This article describes recent development and application of a model-based water-layer demultiple technique. We discuss some application details such as the water-bottom Green’s function and the necessity of a two-step prediction to handle both shot-side and receiver-side multiples. This method is tested using a finite difference synthetic dataset and then applied to two different 2-D marine lines from offshore East Coast of Canada.
A recently announced discovery has brought renewed attention to the potential reserves in the Canadian Atlantic waters, complementing the huge reserves onshore in the Western Canadian Sedimentary Basin. According to Reuters “Statoil said its Bay du Nord find, around 500 kilometers (300 miles) northeast of St. John, could contain between 300 million and 600 million barrels of recoverable oil.” (Sep 26, 2013).
This is therefore an opportune time to take a look at one of the key issues for making best use of seismic data when mapping these reservoirs: the attenuation of problematic water-layer multiple energy. The variation in water depth from a few 10s of metres to several 100 metres poses a special challenge, as not all multiple attenuation methods work equally well in these different situations.
Surface Related Multiple Elimination or SRME (Verschuur et al., 1992) has become the de facto standard for marine demultiple. SRME is based on the prediction of multiples by convolving the data with successive estimates of the primaries in a recursive estimation procedure. It has been demonstrated repeatedly to be effective for both 2-D and 3-D multiple attenuation, in moderate to deep water. However, it is well recognized that SRME can struggle with shallow water multiples, especially in the presence of a hard water bottom. The main reason for this is that these water-layer multiples can have significant amplitudes up to high orders, where the “order” of a multiple refers to the number of downward bounces from the sea surface. The peg-leg multiples from deeper events often lie close to water-layer and shallow peg-leg multiples of high order, that are relatively over-predicted by SRME. This leads to the failure of any adaptive subtraction procedure to simultaneously match all orders of multiple. Moreover, accurate prediction of the water-layer multiples, requires primary energy at very near offsets which are typically not recorded.
For this reason a new breed of demultiple algorithms has been developed for shallow water, known variously as: “Deterministic Water-layer Demultiple”, or DWD (Moore and Bisley, 2006); “Model-based Waterlayer Demultiple”, or MWD (Wang et al., 2011); and “Shallow Water Demultiple”, or SWD (Wang et al., 2012; Yang and Hung, 2012). We prefer the abbreviation MWD, though care is needed to avoid confusion with another MWD: “Measurement while drilling”! In this article, we review the principles of MWD and report on our implementation of an MWD method based on diffraction modelling for the water bottom Green’s function. We demonstrate the application of MWD using a synthetic dataset and then using two different East Coast 2-D marine lines.
What is MWD?
Figure 1 illustrates two different types of free-surface multiple. On the left is a water-layer multiple which is defined to be one which has at least one upwards bounce at the water bottom and one downward bounce at the surface. It is a special case of the more general free-surface multiple, which may or may not include an upward bounce at the water bottom. SRME addresses both of these types of multiples, but with limitations as outlined above. MWD on the other hand only seeks to attack the water-layer multiples and defers the remaining free-surface multiples for subsequent attenuation by an SRME type approach.

********

In the article on water-layer demultiple, what does the "order" of a multiple refer to?

§ Collected material

********

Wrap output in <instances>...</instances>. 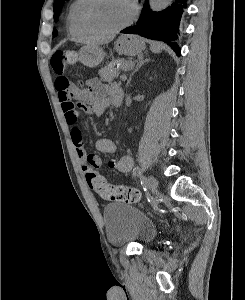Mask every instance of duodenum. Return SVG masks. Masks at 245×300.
<instances>
[{"label": "duodenum", "mask_w": 245, "mask_h": 300, "mask_svg": "<svg viewBox=\"0 0 245 300\" xmlns=\"http://www.w3.org/2000/svg\"><path fill=\"white\" fill-rule=\"evenodd\" d=\"M123 102V96L122 93H118L116 95V106H121Z\"/></svg>", "instance_id": "410a0bca"}]
</instances>
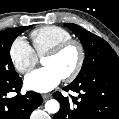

********

§ Exercise result
The number of downward bounces from the sea surface.